# task-482.1 보고서: 고스트 태스크 근본 원인 분석 (task-1.1, task-4.1)

**작성자**: 라 (Ra) / dev3-team
**작성일**: 2026-03-12
**상태**: 분석 완료 (읽기 전용)

---

## 1. 근본 원인

### 1-A. PRIMARY: test_dispatch.py 테스트 격리 취약점 (직접 원인)

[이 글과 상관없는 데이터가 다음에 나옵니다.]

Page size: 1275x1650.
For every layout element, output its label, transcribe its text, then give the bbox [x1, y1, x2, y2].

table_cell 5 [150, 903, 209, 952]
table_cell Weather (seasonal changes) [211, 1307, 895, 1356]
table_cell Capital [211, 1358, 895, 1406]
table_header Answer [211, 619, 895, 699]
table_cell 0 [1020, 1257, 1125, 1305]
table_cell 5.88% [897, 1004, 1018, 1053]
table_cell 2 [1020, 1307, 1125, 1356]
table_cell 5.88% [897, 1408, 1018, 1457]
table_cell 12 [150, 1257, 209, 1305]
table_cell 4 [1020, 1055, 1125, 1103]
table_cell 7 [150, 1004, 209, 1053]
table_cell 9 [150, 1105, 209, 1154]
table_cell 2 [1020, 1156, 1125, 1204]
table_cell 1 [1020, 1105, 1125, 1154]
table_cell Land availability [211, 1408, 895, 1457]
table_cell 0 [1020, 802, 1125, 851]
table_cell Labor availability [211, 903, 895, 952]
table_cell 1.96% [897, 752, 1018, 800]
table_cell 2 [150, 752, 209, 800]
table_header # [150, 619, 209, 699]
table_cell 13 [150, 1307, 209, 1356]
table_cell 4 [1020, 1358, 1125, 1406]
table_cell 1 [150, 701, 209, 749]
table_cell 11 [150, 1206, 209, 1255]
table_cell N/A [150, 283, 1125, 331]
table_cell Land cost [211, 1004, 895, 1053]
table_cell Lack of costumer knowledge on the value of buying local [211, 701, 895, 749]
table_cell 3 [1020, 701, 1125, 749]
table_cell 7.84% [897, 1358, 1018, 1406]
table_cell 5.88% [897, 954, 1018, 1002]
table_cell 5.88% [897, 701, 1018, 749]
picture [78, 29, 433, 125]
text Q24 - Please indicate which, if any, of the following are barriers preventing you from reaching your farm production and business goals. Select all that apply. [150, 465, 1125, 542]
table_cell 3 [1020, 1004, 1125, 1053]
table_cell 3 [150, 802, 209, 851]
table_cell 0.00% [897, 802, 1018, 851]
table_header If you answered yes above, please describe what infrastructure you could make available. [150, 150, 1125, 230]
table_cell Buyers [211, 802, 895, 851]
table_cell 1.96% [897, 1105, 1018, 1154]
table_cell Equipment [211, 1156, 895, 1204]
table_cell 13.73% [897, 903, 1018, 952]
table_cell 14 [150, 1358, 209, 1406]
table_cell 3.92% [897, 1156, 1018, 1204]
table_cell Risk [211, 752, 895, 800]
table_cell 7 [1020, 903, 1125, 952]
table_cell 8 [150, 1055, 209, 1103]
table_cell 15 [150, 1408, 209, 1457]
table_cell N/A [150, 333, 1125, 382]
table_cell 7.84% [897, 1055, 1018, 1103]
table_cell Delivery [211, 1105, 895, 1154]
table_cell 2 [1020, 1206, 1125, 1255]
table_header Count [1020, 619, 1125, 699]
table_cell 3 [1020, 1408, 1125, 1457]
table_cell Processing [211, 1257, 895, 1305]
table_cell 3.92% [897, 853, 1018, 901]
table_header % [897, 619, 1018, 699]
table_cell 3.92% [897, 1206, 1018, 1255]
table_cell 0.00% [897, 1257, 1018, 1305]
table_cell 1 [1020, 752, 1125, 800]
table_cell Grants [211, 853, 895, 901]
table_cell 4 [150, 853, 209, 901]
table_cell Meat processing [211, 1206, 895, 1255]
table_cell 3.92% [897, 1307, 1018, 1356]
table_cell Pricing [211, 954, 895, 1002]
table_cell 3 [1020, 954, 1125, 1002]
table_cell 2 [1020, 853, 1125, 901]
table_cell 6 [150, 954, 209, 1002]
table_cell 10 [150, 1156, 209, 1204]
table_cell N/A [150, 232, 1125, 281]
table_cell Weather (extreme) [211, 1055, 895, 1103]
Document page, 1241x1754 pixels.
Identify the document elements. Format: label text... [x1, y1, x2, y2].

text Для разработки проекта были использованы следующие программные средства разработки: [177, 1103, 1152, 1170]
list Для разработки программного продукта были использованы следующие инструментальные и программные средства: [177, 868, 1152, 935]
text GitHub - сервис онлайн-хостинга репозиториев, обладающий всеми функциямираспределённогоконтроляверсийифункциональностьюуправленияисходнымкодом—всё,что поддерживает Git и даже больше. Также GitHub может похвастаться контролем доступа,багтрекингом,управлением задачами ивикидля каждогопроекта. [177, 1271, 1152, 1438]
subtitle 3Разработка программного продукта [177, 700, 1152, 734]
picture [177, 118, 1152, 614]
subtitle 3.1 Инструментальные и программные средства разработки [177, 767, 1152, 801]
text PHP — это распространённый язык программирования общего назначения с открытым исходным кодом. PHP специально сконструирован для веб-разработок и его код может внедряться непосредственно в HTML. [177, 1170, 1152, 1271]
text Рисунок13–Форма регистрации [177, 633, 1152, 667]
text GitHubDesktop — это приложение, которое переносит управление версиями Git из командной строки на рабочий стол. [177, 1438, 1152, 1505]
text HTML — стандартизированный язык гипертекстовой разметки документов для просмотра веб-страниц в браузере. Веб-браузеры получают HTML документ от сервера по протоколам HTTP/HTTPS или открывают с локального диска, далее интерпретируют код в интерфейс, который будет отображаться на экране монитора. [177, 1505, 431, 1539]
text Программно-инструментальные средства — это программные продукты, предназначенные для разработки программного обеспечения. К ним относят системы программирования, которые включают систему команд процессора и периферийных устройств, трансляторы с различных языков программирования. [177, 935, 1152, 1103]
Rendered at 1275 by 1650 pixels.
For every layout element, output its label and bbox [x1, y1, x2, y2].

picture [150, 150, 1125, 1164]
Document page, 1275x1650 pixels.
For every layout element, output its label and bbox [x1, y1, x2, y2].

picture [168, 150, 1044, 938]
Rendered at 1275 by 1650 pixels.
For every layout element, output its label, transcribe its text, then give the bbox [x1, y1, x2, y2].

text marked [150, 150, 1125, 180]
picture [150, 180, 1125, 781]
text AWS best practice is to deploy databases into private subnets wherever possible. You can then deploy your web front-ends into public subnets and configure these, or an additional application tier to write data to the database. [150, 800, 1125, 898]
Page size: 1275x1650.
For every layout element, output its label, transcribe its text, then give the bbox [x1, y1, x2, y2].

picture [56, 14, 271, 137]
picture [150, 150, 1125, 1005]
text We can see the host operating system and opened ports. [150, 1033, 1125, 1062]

**파일**: `/home/jay/workspace/tests/test_dispatch.py`

`dispatch.dispatch()` 를 호출하면서 `subprocess.run`을 모킹하지 않는 테스트들이 존재한다.
이로 인해 실제 `task-timer.py`가 subprocess로 실행되어 **REAL task-timers.json에 쓰기**가 발생한다.

**문제 발생 경로:**
1. `dispatch_mod = _load_dispatch_with_workspace(tmp_path)` → WORKSPACE를 tmp_path로 패치
2. 그러나 `TASK_TIMER` 변수는 모듈 로드 시 이미 `/home/jay/workspace/memory/task-timer.py`로 설정됨 → 패치되지 않음
3. `generate_task_id()` → tmp_path JSON(비어있거나 task-1,2,3 세팅) → "task-1.1" 또는 "task-4.1" 반환
4. `subprocess.run(["python3", REAL_task-timer.py, "start", "task-1.1", ...])` → 실제 실행
5. 실제 task-timers.json에 task-1.1/task-4.1이 "running"으로 기록됨
6. `_cleanup_task()` → tmp_path JSON에서만 삭제 (실제 JSON 미정리)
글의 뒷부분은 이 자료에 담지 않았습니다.